Une odeur de fast food flottait, indiquant le passage au drive qu'avait fait Fabien avant de se rendre ici. Ses sièges, bien que globalement plus propres, n'étaient pas dénués de quelques traces de boissons et nourriture que l'agent avait négligemment consommé dans l'habitacle de sa voiture à diverses occasions. Paradoxalement, son costume était généralement impeccable et bien repassé, même si ses habitudes alimentaires le rendaient plus sujet aux petites tâches que Matthieu, bien plus maniaque. Sa veste était couchée sur les sièges arrière, avec un soin dénotant au milieu de tous ces déchets.
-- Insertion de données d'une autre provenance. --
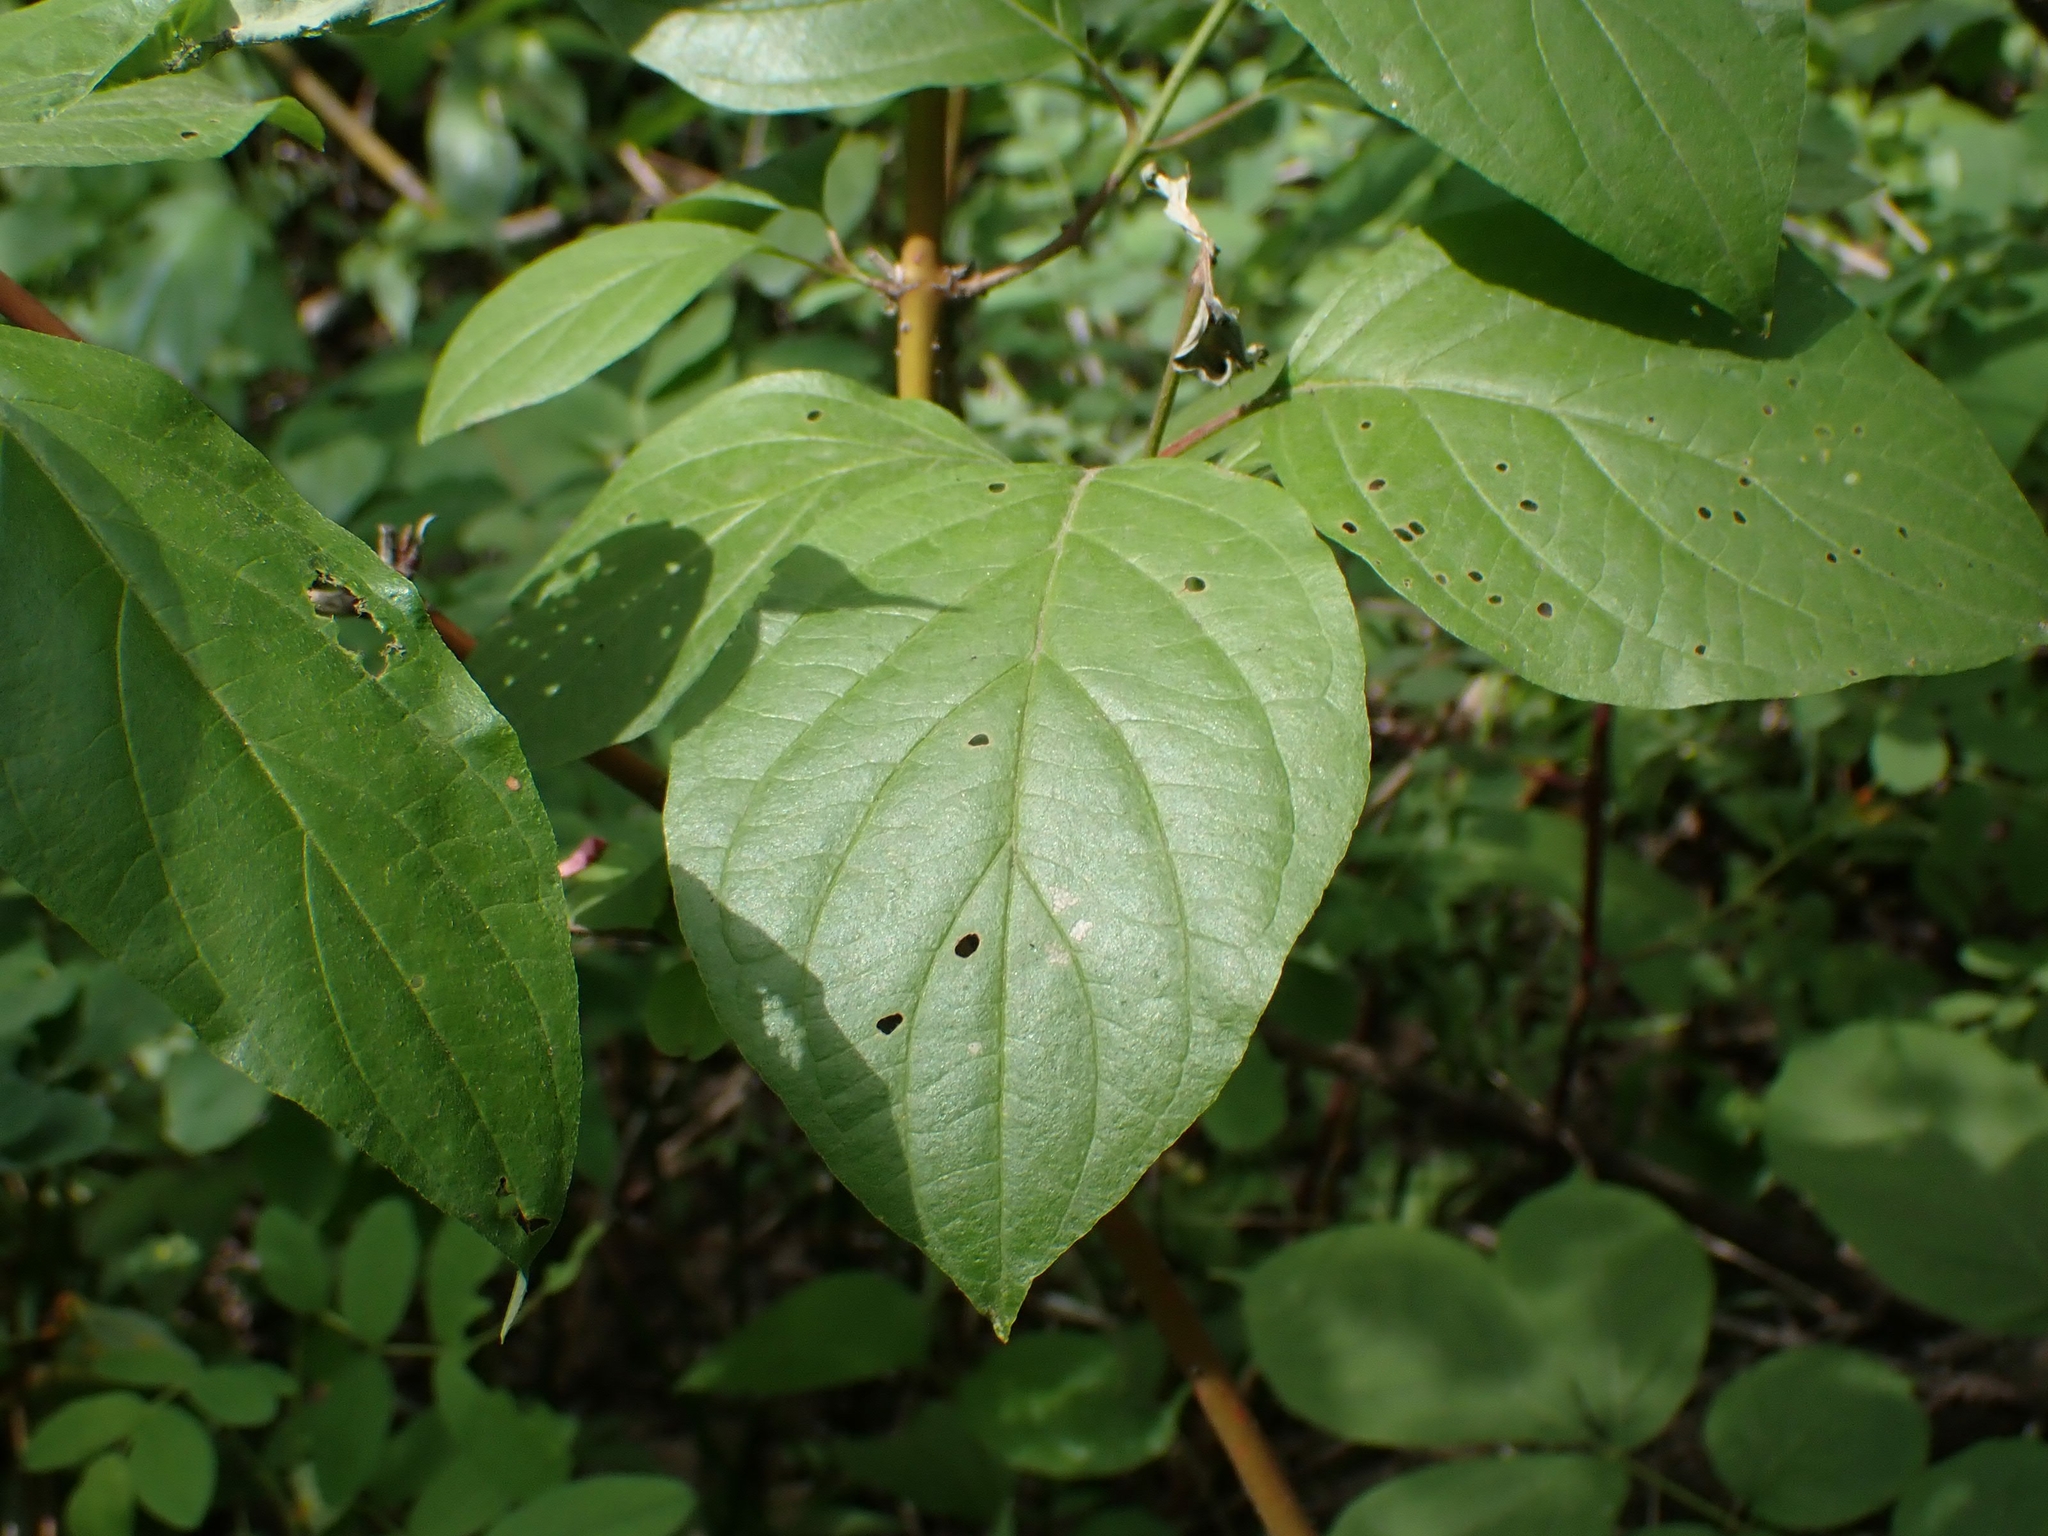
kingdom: Plantae
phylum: Tracheophyta
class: Magnoliopsida
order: Cornales
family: Cornaceae
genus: Cornus
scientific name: Cornus sericea
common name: Red-osier dogwood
La raison est que Fabien était fier de pouvoir se vêtir ainsi, il avait travaillé dur pour cela. Et tout comme le cinéma l'avait fait rêvé en lui présentant des agents plus propres sur eux les uns que les autres, il avait cette image qui lui restait dans la tête, celle d'un professionnel dont l'apparence reflétait son sérieux. L'image, voilà quelque chose qui lui semblait primordial dans son métier, qu'il s'agisse d'être agent de police, ou détective privé. Il avait atteint ses objectifs, et bien que la réalité se soit révélée bien fade en comparaison du fantasme qui l'avait animé si longtemps, il était parvenu à devenir cet agent de l'ombre, enquêtant en marge des autres, d'une manière différente, sans les impératifs horaires, sans toute cette paperasserie qui n'en finissait jamais de se démultiplier pour un lacet défait. Son heure était venue. Bien qu'être un policier lambda lui ait ouvert la voie dans cette recherche, il pouvait se targuer d'avoir mené son investigation indépendamment du circuit officiel. Et il était là, en face de la maison d'une des plus grandes fortunes du pays, prêt à frapper un grand coup en se présentant devant un millionnaire connu de tous, un grand gérant d'entreprise qui était parti de peu, pour atteindre les sommets. Un homme accompli, mais dont les vices vont précipiter la chute...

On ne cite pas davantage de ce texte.